Why are "drug" and "disease" in the same phrase? I'm a big fan of alliteration, but the repeated "D" sounds aren't the only reason for this word coupling. Recreational drug use and sexually transmitted infections often are linked, but they are not automatically. Many people who use recreational drugs are STI-free and many people who have STIs are recreational drug-free.
Why do "drug" and "disease" refer only to recreational drugs and STIs? Alcohol, tobacco or prescription drugs used for recreational purposes are at least as potentially addictive and destructive as other recreational drugs. Many communicable diseases are not sexually transmitted.
It doesn't make sense to me to exclude people who drink alcohol regularly or smoke cigarettes and have cold sores occasionally from the DDF rules. I already hear the counter arguments. Alcohol and tobacco are not the same as heroin. Cold sores are not the same as gonorrhea or HIV. I agree—these are not equivalent, which prompts my next question.
Why request "DDF" instead of communicating what you really mean? I believe that many people who request DDF actually intend on keeping all recreational drug users and all people with STIs away from them. I also believe that DDF is used primarily by HIV-negative people to "politely" communicate that HIV-positive people are not wanted, but the DDF brush is too harsh to be polite.
A phrase like "no poz guys" isn't polite either, but it accurately reflects what the user of that phrase really wants. I say forget being "polite" to me. My feelings are probably going to get hurt no matter how polite you are about rejecting me, so just be clear about it.
Why request "DDF" instead of practicing safer sex? Invoking the DDF spell may ward off most poz guys, but it is not an impenetrable force field. At best, someone may simply be unaware that they are HIV-positive. At worst, someone may intentionally lie about being HIV-positive. You're within your rights to request DDF, but don't delude yourself into thinking it's a proper substitute for safer sex.





A similar phrase that bothers me is "clean" to indicate that you do not want guys with STIs, as if being HIV-positive made someone "unclean" - it's insulting besides just being wrong.

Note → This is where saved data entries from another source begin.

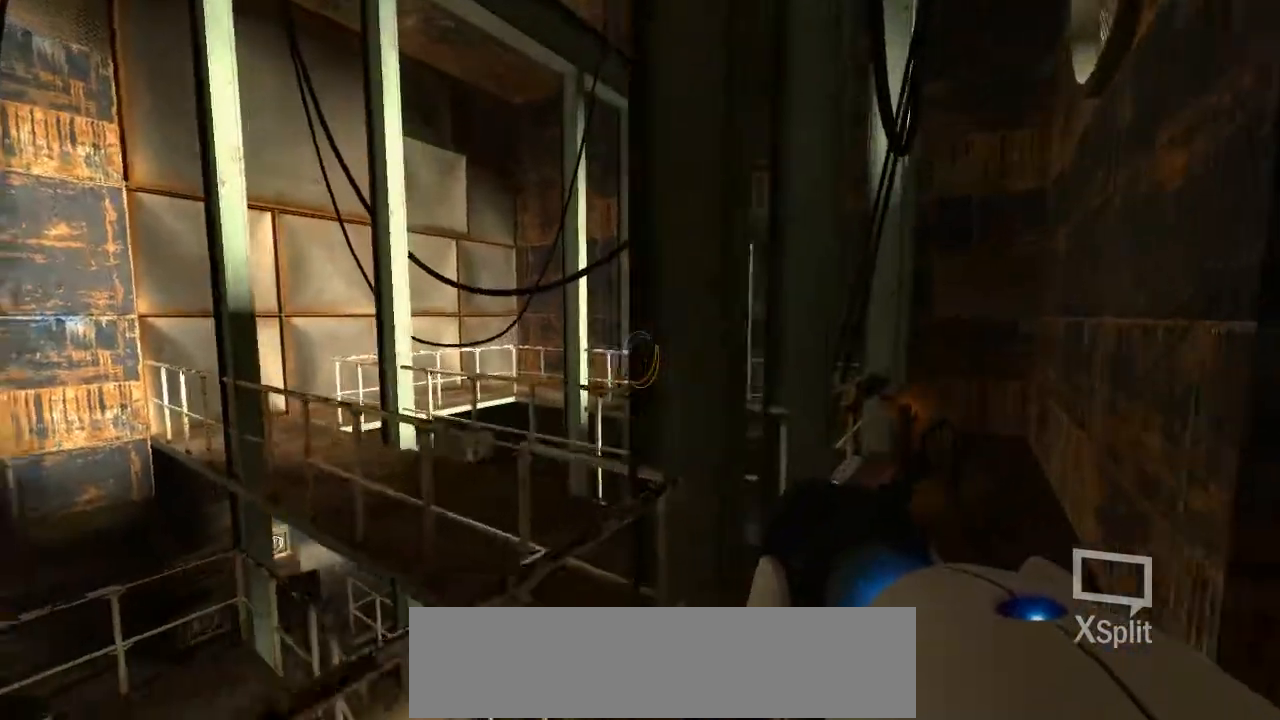
{"keys": ["w"], "mouse": [], "events": [[252, "d", "up"]]}
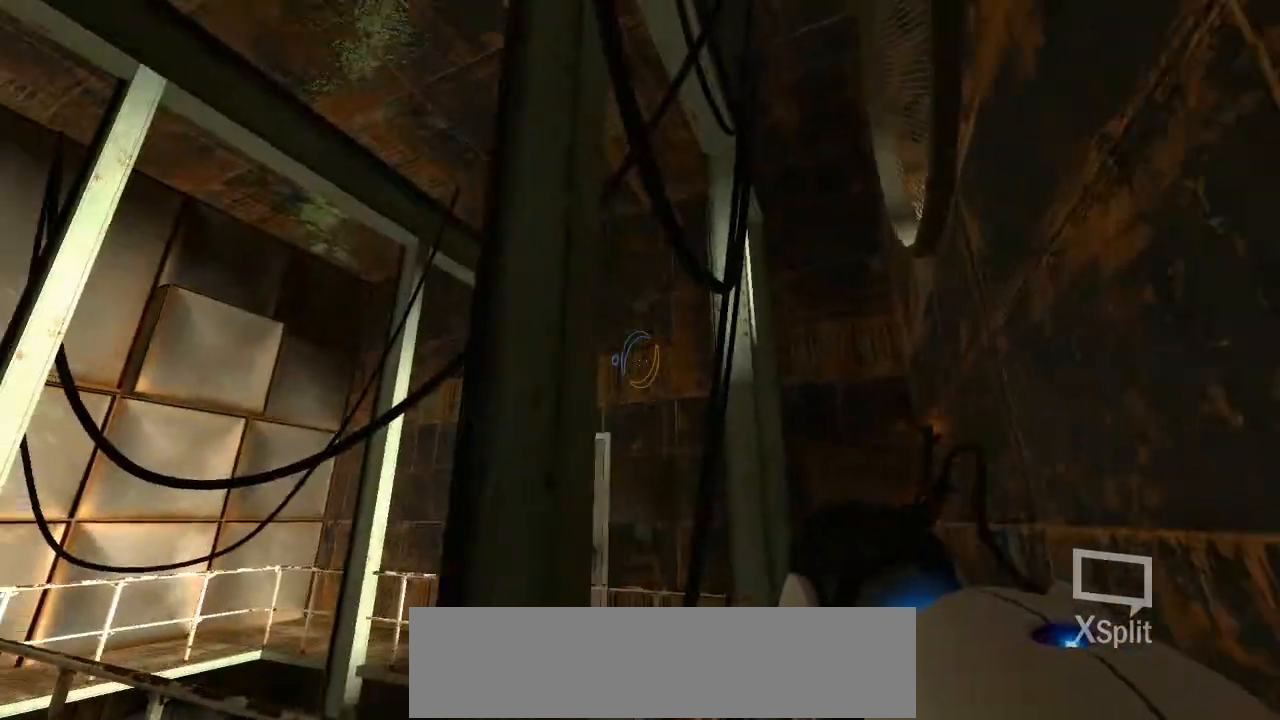
{"keys": ["a", "w"], "mouse": [], "events": [[50, "d", "down"], [50, "w", "up"], [84, "d", "up"], [285, "a", "down"], [403, "w", "down"]]}
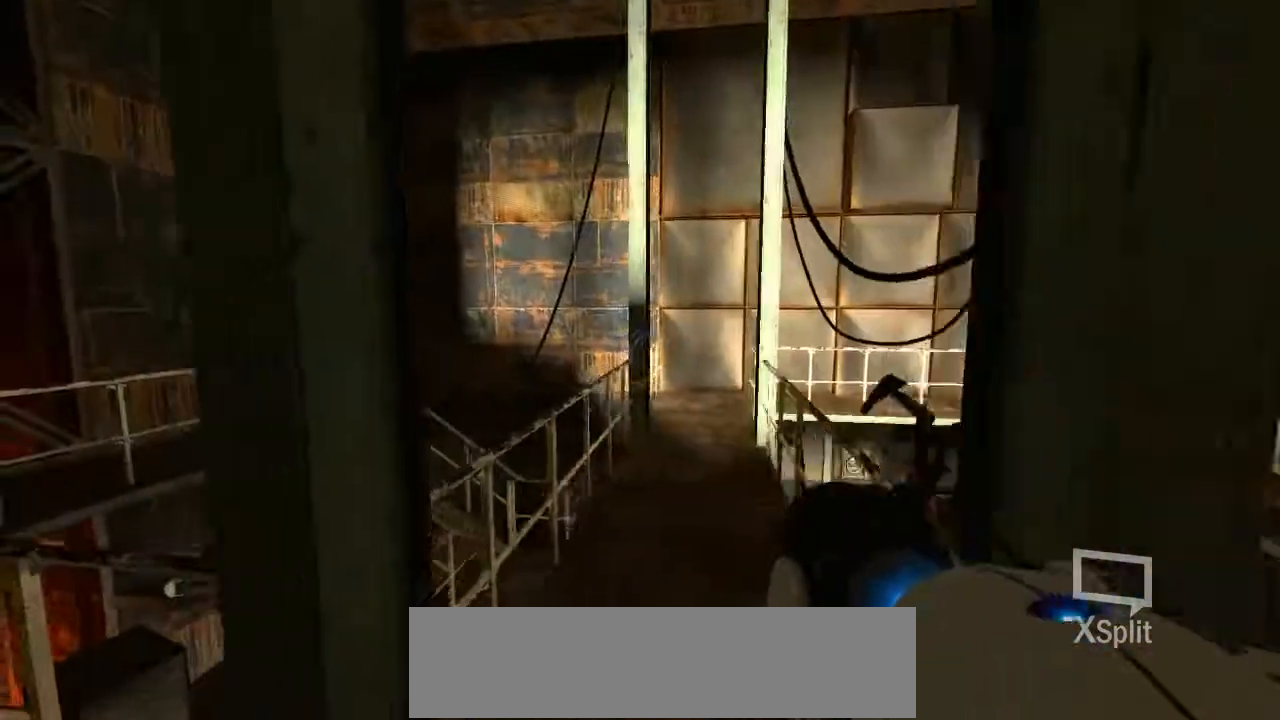
{"keys": ["d", "w"], "mouse": [], "events": [[117, "a", "up"], [470, "d", "down"]]}
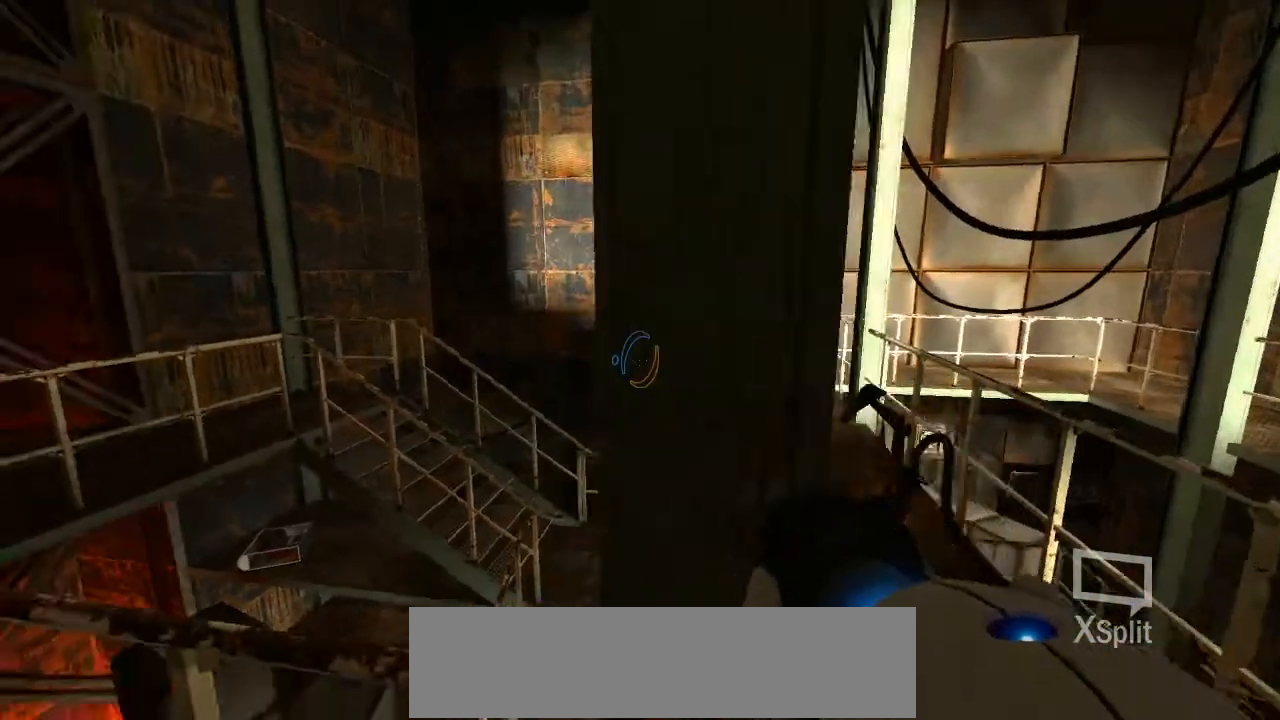
{"keys": ["w"], "mouse": [], "events": [[285, "d", "up"]]}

I'd like to see a larger conversation about this rhetoric. It's extremely insulting to come across these phrases 'disease and drug free' and 'clean'. It's not a rare thing, it has become the norm, the acceptable internet slang. To imply that people are walking around with untreated syphilis or something is a joke. To equate HIV+ people with drug abuse is also a joke. It's clear what the meaning is, I'm HIV-, you be too. Nothing wrong with that. I prefer meeting HIV+ people and I'm clean and sober and I prefer the same.
HIV+ people are marginalized in the gay community like never before. I have the perspective of moving from San Francisco to the Midwest, the contrast is shocking and I will probably move on because of this one issue. I am not wanted as a sexually active member in my local gay community. Those of us who are open about our status receive blame and hostility because of so many people who are closeted about their status.
The younger generation seems to be walking around in denial, infection rates going up, barebacking like crazy. The more we are referred to as 'diseased' and 'unclean' the more HIV+ people will hide or lie about their status. It goes on where I live like a sickness, denial and lies, both sides share some guilt. I don't know what the solution is but this rhetoric goes on unquestioned for the most part and I'm tired of it, I am convinced that it contributes to a toxic environment in which infection rates are going up.